The films, shot on 16mm, were digitalized in 2009, in order to make them publicly accessible. The installation offers the chance to get an overview of the relations among these self-contained works. All of the films were shown in the Berlinale’s International Forum of Young Film during the seventies:
SCHENEC-TADY I 1972/73, b/w, 40 minutes, silent (Forum 1975)
SCHENEC-TADY II 1973, color, 19 minutes, silent (Forum 1975)
ARROWPLANE 1973/74, color, 24 minutes, silent (Forum 1974)
TIDE 1974, b/w, 34 minutes, silent (Forum 1976)
SCHENEC-TADY III 1972/75, b/w, 25 minutes, silent (Forum 1976)

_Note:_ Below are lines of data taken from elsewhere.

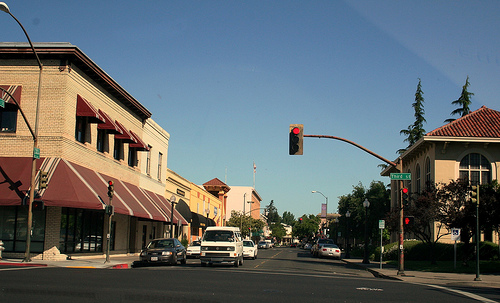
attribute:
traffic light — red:
[401, 185, 410, 210]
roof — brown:
[379, 103, 499, 178]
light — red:
[280, 129, 318, 142]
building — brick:
[41, 42, 167, 259]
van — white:
[196, 222, 243, 268]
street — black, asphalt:
[0, 242, 497, 302]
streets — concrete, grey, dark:
[1, 248, 490, 301]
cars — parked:
[103, 174, 253, 280]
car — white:
[243, 236, 259, 261]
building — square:
[227, 188, 262, 230]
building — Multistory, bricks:
[5, 50, 160, 270]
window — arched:
[447, 142, 499, 199]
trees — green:
[331, 181, 401, 260]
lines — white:
[253, 241, 334, 272]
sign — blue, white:
[442, 220, 462, 243]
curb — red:
[0, 260, 45, 272]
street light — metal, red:
[286, 121, 305, 156]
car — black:
[135, 232, 187, 267]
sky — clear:
[187, 32, 406, 147]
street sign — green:
[371, 157, 420, 286]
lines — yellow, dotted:
[253, 247, 288, 278]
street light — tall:
[309, 190, 319, 194]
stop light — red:
[288, 120, 408, 276]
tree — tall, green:
[377, 80, 428, 167]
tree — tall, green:
[446, 70, 474, 121]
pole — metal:
[397, 152, 404, 274]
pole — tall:
[396, 158, 406, 275]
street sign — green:
[387, 168, 416, 180]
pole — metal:
[394, 154, 403, 275]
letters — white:
[392, 173, 410, 180]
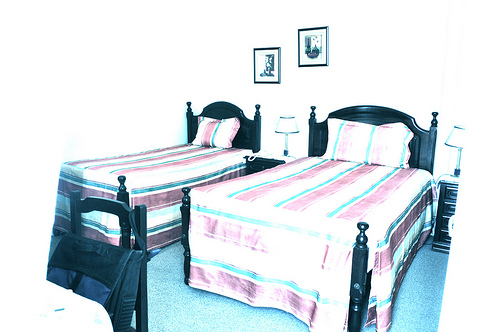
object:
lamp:
[272, 116, 300, 158]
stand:
[241, 148, 299, 175]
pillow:
[192, 115, 239, 147]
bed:
[54, 100, 262, 255]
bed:
[178, 104, 440, 332]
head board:
[305, 104, 440, 174]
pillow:
[318, 116, 416, 170]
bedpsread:
[187, 156, 438, 332]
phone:
[255, 147, 275, 158]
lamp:
[439, 124, 469, 178]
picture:
[296, 26, 329, 67]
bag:
[42, 230, 145, 331]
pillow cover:
[320, 117, 413, 170]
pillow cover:
[191, 116, 241, 149]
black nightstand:
[430, 180, 461, 254]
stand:
[430, 172, 460, 255]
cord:
[248, 153, 260, 162]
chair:
[45, 176, 148, 332]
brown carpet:
[143, 233, 448, 332]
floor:
[146, 237, 448, 332]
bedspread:
[53, 143, 248, 251]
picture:
[253, 47, 279, 85]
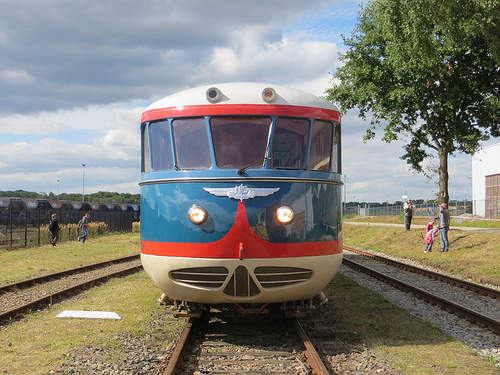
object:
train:
[140, 82, 344, 320]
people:
[426, 219, 435, 231]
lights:
[275, 205, 296, 225]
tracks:
[0, 257, 141, 304]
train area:
[0, 84, 499, 375]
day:
[0, 3, 498, 373]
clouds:
[279, 39, 339, 69]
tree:
[331, 3, 500, 230]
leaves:
[366, 129, 375, 140]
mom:
[437, 202, 452, 254]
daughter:
[424, 227, 440, 254]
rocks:
[41, 368, 57, 374]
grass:
[0, 317, 500, 375]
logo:
[201, 184, 280, 203]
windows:
[211, 115, 268, 170]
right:
[492, 2, 500, 375]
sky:
[0, 1, 334, 80]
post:
[78, 162, 87, 204]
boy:
[47, 213, 60, 246]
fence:
[0, 201, 140, 249]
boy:
[77, 213, 90, 244]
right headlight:
[276, 205, 295, 226]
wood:
[52, 307, 120, 319]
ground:
[3, 217, 500, 374]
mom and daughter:
[422, 201, 450, 255]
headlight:
[186, 205, 209, 225]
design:
[164, 262, 316, 303]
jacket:
[424, 229, 435, 244]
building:
[468, 140, 499, 222]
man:
[403, 198, 414, 231]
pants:
[404, 216, 411, 231]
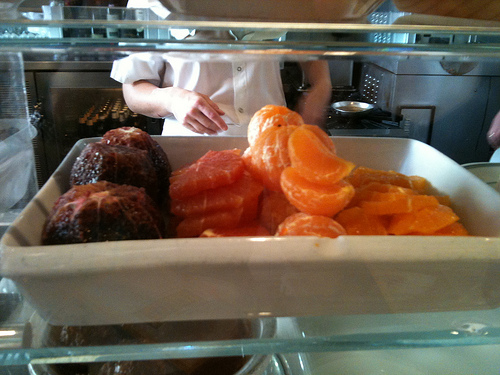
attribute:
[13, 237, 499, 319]
pan — plastic, white, shiny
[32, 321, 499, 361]
shelf — glass, clear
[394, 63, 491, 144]
appliance — steel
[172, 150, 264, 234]
grapefruit — sliced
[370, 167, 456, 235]
orange — sliced, peeled, piled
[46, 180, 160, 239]
fruit — dark, peeled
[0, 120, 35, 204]
tub — white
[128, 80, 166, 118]
arm — moving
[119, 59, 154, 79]
sleeve — rolled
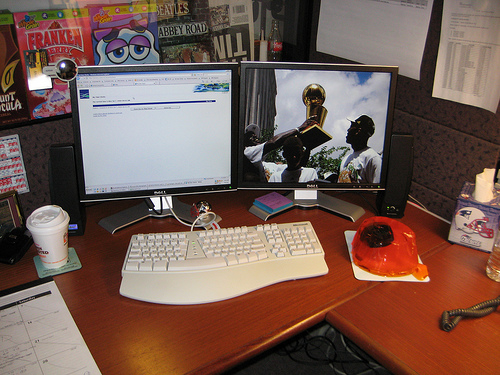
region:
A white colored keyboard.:
[119, 220, 329, 307]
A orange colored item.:
[348, 213, 427, 280]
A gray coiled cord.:
[439, 293, 499, 335]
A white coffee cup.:
[23, 200, 70, 270]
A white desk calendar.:
[0, 275, 102, 374]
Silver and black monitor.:
[232, 60, 399, 222]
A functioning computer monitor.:
[68, 60, 239, 237]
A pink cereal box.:
[14, 5, 95, 120]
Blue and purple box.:
[91, 3, 161, 75]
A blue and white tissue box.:
[443, 168, 498, 250]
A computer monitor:
[65, 60, 242, 232]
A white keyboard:
[119, 218, 331, 305]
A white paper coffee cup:
[24, 203, 70, 268]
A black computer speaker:
[375, 130, 415, 217]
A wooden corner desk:
[0, 188, 496, 374]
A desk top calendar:
[0, 277, 102, 374]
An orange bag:
[351, 214, 427, 281]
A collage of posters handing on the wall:
[0, 0, 261, 128]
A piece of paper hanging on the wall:
[430, 0, 499, 112]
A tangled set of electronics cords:
[276, 321, 386, 374]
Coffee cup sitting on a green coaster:
[24, 204, 82, 279]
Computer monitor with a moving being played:
[238, 61, 401, 187]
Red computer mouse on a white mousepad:
[342, 216, 427, 281]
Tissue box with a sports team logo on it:
[447, 167, 499, 253]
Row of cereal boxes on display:
[0, 3, 182, 129]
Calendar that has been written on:
[0, 275, 98, 374]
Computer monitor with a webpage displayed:
[73, 62, 240, 204]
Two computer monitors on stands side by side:
[65, 61, 400, 236]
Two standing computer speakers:
[42, 133, 434, 235]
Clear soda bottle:
[265, 18, 283, 63]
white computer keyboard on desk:
[116, 219, 329, 301]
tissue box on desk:
[447, 180, 499, 255]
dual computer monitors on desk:
[67, 62, 400, 234]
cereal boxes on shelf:
[11, 0, 162, 114]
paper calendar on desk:
[2, 277, 104, 374]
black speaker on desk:
[377, 134, 411, 220]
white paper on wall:
[431, 2, 498, 114]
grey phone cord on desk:
[437, 296, 499, 335]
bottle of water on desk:
[486, 229, 499, 283]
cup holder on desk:
[33, 246, 83, 281]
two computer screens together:
[64, 55, 402, 216]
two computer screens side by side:
[62, 63, 400, 213]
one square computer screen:
[240, 62, 392, 194]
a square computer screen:
[71, 59, 239, 207]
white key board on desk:
[120, 221, 325, 308]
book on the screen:
[300, 119, 331, 151]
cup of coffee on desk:
[21, 199, 81, 280]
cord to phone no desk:
[448, 292, 492, 333]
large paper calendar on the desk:
[2, 279, 97, 373]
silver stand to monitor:
[322, 192, 366, 226]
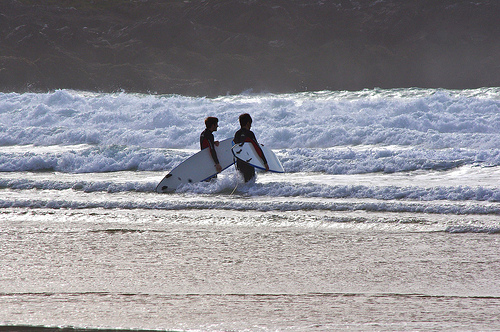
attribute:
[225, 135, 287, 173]
surfboard — white 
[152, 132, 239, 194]
surfboard — white 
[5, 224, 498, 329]
water — shallow, brown, sandy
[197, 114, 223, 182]
man — young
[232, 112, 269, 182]
man — young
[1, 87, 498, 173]
waves — white, foamy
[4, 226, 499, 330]
calm water — calmer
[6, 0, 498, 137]
water — grey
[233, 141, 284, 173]
surfboard — white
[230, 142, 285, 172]
surfboard — white 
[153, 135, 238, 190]
surfboard — white 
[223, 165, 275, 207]
cord — white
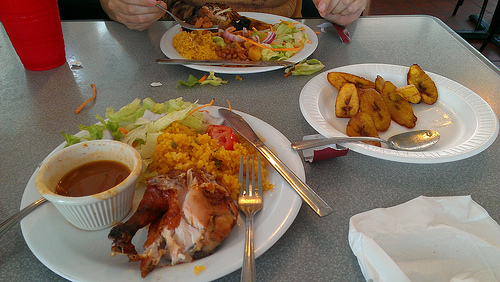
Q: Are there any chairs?
A: No, there are no chairs.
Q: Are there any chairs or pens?
A: No, there are no chairs or pens.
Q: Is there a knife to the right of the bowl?
A: Yes, there are knives to the right of the bowl.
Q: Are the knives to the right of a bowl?
A: Yes, the knives are to the right of a bowl.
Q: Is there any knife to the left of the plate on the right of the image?
A: Yes, there are knives to the left of the plate.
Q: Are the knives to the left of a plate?
A: Yes, the knives are to the left of a plate.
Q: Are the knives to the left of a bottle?
A: No, the knives are to the left of a plate.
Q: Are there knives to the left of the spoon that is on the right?
A: Yes, there are knives to the left of the spoon.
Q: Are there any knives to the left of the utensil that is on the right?
A: Yes, there are knives to the left of the spoon.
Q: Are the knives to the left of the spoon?
A: Yes, the knives are to the left of the spoon.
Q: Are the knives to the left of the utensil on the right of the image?
A: Yes, the knives are to the left of the spoon.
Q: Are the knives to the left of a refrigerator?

HOTEL 1975/76, b/w, 27 mintes, magnetic sound (Forum 1976)
DEMON 1976/77, b/w and color, 29 minutes, magnetic sound
(Forum 1979)
Heinz Emigholz’s artistic work investigates the threshold between film and the visual arts. His early film creations provided a crucial impetus for the international experimental film movement of the ’70s and ’80s. They are counted among the few experimental works from Germany which have attained enduring international acclaim. The project The Formative Years makes visible and accessible a segment of film history which, in light of upheavals in the analog world and departures toward a digital one, enables discussion of highly contemporary developments.
"These films capture – without illustrating – notions of endlessness and timelessness in rigorous compositions. In doing so, something like a logic of the material unfolds. After these mostly twenty or thirty minute films, we don’t have the impression that we know anything more about what was filmed, but instead that we are more decisively conscious of the independent existence of landscapes and things, of the limits of what our gaze takes in, and of the unreliability of our always anthropomorphic means of perception. We start to wonder how a technical medium with so many possibilities to change the old ways of perception of the other arts can be so completely absorbed by them." (Frieda Grafe)
The exhibition and subsequent tour were made possible by the kind support of the German Federal Cultural Foundation.